## SET OF TASKS
1 - In the text on China's floating population, rewrite the paragraph beginning "Because of the hukou system" as a short bulleted list that keeps its main facts.
2 - According to the text on China's floating population, how many migrant workers are there by recent estimates?
3 - Continue the text on China's floating population from where it stops.

## GIVEN TEXT
=== Section Start ===

The conventional term for internal migrants in China is “floating population,” a phrase that describes unprecedented migrant flows, moving from inland villages in the underdeveloped central and western regions to China’s costal cities, searching for work. According to recent estimates, the total number of migrant workers is more than 150 million, perhaps the largest movement of labor in human history. The floating population is a major force fueling the country’s rapid economic growth. Having made China one of the largest export economies in the world, migrant workers have also become visible to those outside China.

This mass migration has taken place in little more than 25 years. Since the 1950s, China has had an internal passport (hukou) system to control geographic mobility and, in particular, to limit rural-to-urban migration. As a result of economic reforms in the late 1970s, demand for manufacturing and service labor rapidly increased and legal restrictions on migration were relaxed, allowing workers to move from villages to cities. Despite this relaxation, the hukou system has remained intact, preventing migrants from fully integrating into urban China.


Because of the hukou system, the legal status of China’s internal migrants more closely resembles that of undocumented immigrants to developed countries rather than other internal migrant populations. While their presence in cities is legal, China’s internal passport system does not allow most migrants to gain local residential status in the cities where they work. As a result, migrants hold disproportionate numbers of low-paying, low-skilled jobs distasteful to urban residents and are also excluded from many urban welfare provisions including housing, healthcare, and education for their children.

A considerable number of studies have sought to understand the effects of migration on workers, but representative data has been difficult to obtain. Problems collecting accurate data on migrant populations in China are similar to issues collecting data on undocumented immigrants or homeless populations in the United States. Many migrants reside in non-standard housing, largely at their places of employment, such as construction sites, workshops, or rooms added to factory buildings, and because they are not urban residents, they do not appear on the registration lists that are commonly used to collect survey data.

These difficulties have not deterred researchers but have instead urged them to adopt alternative research designs and data collection methods. A group of researchers in the US and China have begun an unprecedented effort to obtain more accurate records of migrants’ lives, in the Internal Migration and Health in China study. The project involves obtaining a  complete census of randomly selected small geographical areas  that cover residential areas as well as alternative living accommodations that may house migrants; and drawing random samples of households from the census list compiled in the previous step within each small area. The project has collected substantial information on migration histories and other life experiences, as well as provided data about health and well being. An extension of this study to collect longitudinal data, where surveyed individuals and families are tracked and interviewed over time, is currently being planned.

=== Section End ===

## Records taken from a dataset
=== Section Start ===

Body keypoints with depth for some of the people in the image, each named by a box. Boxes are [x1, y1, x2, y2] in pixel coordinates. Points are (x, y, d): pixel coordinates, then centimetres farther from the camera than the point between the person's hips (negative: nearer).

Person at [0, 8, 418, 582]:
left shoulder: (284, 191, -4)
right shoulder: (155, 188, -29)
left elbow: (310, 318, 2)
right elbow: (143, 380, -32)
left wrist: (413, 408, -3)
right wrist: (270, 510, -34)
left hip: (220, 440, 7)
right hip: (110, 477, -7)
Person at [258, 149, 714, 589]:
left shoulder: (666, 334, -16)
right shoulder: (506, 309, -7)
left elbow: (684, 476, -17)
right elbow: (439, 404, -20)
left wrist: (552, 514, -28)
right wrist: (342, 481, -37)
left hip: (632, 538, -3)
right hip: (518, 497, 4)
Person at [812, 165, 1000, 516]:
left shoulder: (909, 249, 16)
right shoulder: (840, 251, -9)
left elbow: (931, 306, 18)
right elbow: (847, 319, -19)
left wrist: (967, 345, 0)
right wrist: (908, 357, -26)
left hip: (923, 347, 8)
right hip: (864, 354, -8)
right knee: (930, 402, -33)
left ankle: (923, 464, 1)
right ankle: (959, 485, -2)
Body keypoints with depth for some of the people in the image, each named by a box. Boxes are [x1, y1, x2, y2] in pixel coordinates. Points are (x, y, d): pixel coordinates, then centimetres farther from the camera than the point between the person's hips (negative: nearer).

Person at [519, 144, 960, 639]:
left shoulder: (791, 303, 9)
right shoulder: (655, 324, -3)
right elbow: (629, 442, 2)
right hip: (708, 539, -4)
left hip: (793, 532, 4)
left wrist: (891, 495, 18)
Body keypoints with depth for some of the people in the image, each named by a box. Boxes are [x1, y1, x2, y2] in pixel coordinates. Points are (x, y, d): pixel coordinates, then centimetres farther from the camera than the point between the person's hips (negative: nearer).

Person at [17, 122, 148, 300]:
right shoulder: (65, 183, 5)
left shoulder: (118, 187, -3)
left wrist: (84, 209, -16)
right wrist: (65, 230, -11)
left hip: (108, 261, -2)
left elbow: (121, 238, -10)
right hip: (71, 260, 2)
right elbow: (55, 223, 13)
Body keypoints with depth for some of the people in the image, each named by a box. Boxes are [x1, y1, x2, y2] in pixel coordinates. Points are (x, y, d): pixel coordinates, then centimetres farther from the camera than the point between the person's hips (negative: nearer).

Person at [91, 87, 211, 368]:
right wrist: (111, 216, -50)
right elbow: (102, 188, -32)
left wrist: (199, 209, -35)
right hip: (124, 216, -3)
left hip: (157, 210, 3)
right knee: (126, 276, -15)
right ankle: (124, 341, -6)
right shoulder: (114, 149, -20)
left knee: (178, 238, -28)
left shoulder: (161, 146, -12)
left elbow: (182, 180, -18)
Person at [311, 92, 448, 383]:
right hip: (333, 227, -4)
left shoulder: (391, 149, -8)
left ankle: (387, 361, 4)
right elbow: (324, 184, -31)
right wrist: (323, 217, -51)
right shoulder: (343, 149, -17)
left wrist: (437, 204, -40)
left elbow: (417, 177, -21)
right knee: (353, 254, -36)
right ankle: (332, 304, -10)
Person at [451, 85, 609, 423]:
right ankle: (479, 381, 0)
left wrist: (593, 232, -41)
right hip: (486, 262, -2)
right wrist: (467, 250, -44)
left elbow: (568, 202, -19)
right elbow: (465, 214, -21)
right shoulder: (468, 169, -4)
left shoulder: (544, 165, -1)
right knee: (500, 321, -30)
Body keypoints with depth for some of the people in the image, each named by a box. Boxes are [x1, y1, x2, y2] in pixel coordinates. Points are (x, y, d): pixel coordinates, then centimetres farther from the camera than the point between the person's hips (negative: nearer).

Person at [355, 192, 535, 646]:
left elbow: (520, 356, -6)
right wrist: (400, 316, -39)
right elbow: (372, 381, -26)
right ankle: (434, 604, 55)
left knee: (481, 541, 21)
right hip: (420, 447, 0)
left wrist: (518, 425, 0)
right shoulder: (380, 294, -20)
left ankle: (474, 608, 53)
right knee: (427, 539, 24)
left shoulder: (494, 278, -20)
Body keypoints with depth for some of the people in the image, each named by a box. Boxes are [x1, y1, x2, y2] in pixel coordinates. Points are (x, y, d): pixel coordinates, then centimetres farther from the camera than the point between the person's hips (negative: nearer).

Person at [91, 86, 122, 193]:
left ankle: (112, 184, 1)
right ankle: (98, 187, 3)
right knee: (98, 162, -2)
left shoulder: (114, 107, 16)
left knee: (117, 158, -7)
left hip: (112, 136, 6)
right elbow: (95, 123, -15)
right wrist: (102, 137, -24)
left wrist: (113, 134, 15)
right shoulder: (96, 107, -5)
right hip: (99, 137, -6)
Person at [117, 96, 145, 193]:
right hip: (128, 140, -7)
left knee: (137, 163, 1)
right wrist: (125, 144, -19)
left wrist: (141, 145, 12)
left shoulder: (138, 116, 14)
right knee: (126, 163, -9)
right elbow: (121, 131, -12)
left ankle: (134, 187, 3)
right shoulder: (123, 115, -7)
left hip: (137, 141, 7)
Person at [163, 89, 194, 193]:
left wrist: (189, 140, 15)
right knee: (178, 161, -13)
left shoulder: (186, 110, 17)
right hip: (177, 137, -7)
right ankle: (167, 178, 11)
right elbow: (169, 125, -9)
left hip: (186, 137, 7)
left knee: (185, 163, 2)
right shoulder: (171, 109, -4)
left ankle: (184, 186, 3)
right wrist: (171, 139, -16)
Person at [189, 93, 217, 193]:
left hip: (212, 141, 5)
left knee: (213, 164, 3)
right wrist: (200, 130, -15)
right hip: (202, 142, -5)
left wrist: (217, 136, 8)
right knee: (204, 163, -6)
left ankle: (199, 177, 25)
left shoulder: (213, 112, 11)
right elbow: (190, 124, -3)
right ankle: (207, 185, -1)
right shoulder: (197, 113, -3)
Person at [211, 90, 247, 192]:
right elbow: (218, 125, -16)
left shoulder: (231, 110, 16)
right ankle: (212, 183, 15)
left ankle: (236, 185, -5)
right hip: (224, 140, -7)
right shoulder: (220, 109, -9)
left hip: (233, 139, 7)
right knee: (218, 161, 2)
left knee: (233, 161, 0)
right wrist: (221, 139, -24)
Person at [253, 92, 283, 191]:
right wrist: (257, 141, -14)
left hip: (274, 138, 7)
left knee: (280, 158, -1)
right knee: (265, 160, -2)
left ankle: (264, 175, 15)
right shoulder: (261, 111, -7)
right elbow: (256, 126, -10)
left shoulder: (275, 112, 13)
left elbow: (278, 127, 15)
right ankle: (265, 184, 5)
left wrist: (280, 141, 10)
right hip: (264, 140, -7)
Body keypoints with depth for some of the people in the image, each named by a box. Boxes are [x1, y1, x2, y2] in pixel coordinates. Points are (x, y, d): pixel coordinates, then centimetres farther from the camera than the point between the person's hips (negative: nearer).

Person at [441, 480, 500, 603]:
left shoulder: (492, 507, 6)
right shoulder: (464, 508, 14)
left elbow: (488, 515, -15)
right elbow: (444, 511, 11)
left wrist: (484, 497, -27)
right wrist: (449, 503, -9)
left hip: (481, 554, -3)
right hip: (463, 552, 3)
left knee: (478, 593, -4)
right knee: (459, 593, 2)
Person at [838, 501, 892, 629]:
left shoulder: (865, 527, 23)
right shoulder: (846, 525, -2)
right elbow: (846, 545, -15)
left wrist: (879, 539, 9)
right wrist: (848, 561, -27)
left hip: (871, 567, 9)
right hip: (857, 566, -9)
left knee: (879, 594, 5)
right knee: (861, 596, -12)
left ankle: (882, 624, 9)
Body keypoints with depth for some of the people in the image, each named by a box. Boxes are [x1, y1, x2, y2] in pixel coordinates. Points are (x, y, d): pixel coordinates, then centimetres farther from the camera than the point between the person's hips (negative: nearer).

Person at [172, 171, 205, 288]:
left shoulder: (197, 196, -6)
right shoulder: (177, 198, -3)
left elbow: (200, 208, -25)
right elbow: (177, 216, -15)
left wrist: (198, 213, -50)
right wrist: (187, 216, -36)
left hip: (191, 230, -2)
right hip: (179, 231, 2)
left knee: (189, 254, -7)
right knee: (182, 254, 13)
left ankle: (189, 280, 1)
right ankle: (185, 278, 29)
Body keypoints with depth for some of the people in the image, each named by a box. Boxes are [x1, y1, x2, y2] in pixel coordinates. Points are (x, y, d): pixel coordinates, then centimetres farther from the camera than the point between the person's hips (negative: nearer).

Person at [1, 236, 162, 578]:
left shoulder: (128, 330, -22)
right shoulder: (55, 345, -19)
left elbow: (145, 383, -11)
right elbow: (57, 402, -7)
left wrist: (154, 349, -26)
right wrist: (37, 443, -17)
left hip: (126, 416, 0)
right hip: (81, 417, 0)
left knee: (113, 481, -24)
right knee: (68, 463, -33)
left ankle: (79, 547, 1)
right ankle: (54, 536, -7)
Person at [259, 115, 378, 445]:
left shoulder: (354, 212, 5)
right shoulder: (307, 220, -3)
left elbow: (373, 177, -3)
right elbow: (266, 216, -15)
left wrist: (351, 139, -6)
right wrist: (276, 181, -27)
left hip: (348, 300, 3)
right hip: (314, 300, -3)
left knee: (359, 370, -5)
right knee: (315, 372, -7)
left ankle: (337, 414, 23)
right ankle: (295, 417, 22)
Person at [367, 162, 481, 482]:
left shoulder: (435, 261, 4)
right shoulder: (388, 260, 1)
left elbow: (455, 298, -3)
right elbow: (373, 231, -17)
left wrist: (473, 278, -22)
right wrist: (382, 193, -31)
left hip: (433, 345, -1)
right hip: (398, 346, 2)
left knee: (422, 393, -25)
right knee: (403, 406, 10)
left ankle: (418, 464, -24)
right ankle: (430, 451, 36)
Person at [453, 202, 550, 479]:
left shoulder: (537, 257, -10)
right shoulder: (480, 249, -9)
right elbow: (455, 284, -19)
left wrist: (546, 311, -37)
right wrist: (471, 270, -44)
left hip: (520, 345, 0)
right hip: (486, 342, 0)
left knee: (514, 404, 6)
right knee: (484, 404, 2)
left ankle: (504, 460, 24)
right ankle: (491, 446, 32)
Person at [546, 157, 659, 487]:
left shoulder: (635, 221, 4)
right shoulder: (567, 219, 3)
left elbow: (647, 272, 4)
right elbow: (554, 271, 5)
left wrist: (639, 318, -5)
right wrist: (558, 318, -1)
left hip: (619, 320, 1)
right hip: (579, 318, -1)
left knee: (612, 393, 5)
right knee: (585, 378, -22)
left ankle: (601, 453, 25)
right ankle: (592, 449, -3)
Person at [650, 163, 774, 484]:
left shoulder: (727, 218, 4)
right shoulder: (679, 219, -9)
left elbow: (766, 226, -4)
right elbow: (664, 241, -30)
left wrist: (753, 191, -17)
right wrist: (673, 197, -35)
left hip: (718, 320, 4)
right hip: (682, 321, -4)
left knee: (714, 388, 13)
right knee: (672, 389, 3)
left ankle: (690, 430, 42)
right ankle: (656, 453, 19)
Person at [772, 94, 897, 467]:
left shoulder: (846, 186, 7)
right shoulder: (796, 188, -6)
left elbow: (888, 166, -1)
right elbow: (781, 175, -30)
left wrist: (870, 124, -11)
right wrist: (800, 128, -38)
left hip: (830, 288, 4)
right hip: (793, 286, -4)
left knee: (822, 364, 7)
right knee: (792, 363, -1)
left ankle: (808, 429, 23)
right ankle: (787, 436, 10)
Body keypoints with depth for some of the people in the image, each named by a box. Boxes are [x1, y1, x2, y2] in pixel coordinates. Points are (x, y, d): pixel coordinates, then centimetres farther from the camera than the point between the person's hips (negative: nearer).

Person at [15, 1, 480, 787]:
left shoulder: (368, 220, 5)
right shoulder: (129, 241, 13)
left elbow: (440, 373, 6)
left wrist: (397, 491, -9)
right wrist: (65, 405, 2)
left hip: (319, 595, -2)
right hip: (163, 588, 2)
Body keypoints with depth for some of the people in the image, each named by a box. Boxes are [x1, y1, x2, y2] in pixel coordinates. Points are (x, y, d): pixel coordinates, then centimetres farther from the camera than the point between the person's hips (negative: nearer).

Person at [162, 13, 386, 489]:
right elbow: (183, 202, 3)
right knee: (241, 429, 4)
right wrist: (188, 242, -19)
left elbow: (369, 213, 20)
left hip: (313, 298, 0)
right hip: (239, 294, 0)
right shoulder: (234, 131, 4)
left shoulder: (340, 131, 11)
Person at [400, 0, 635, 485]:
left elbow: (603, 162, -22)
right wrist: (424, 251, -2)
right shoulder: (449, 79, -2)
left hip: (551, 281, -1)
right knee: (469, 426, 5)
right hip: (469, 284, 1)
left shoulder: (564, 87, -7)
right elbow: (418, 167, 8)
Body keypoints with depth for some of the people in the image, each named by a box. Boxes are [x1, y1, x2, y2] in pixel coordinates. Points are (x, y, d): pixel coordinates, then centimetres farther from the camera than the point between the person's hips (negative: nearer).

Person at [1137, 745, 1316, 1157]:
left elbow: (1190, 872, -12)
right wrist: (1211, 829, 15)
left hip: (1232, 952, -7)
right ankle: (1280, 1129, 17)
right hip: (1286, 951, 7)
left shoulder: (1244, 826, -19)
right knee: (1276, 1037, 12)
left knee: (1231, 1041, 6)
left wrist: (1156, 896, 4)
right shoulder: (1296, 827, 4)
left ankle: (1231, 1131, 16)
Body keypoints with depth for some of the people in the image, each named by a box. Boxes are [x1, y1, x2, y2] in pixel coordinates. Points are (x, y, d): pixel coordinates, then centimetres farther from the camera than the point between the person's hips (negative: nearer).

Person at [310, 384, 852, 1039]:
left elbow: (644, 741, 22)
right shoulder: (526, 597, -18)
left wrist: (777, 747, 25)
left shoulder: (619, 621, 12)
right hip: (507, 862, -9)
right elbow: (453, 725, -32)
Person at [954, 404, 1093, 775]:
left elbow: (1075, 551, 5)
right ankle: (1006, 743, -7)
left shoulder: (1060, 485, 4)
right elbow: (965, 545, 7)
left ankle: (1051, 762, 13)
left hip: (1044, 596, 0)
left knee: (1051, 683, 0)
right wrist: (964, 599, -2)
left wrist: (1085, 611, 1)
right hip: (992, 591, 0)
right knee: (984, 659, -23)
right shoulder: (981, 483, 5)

=== Section End ===

## ANSWERS PER TASK
1 -
- Because of the hukou system, the legal status of China's internal migrants is closer to that of undocumented immigrants in developed countries than to other internal migrant groups.
- Migrants are in cities legally, but most cannot get local residential status where they work.
- As a result, they hold a disproportionate share of low-paying, low-skilled jobs that urban residents find distasteful.
- They are also shut out of many urban welfare provisions, including housing, healthcare, and education for their children.

2 - More than 150 million.

3 -
This new empirical evidence has confirmed some hypotheses about the migrant experience while rejecting others. The migrants’ most important gains are economic. Compared to rural villagers, workers in cities are much better off financially, but in contrast to permanent urban residents, migrants continue to be discriminated against. Despite their growing numbers, migrants are still relegated to informal and blue-collar jobs. Low levels of education in rural China mean migrants are less likely to secure high-wage employment in a modern marketplace that increasingly values human capital. The problem is often compounded as the financial incentives of migration lures rural young people out of school. 

Once in the cities, migrant workers continue to be exploited, working long hours with little employment security or social welfare benefits. Among the floating population, internal stratification has also intensified. The majority of migrants have low-status jobs but a small number have become successful entrepreneurs in their own right. Despite successes, many migrant laborers turned entrepreneurs still face discrimination in the urban marketplace.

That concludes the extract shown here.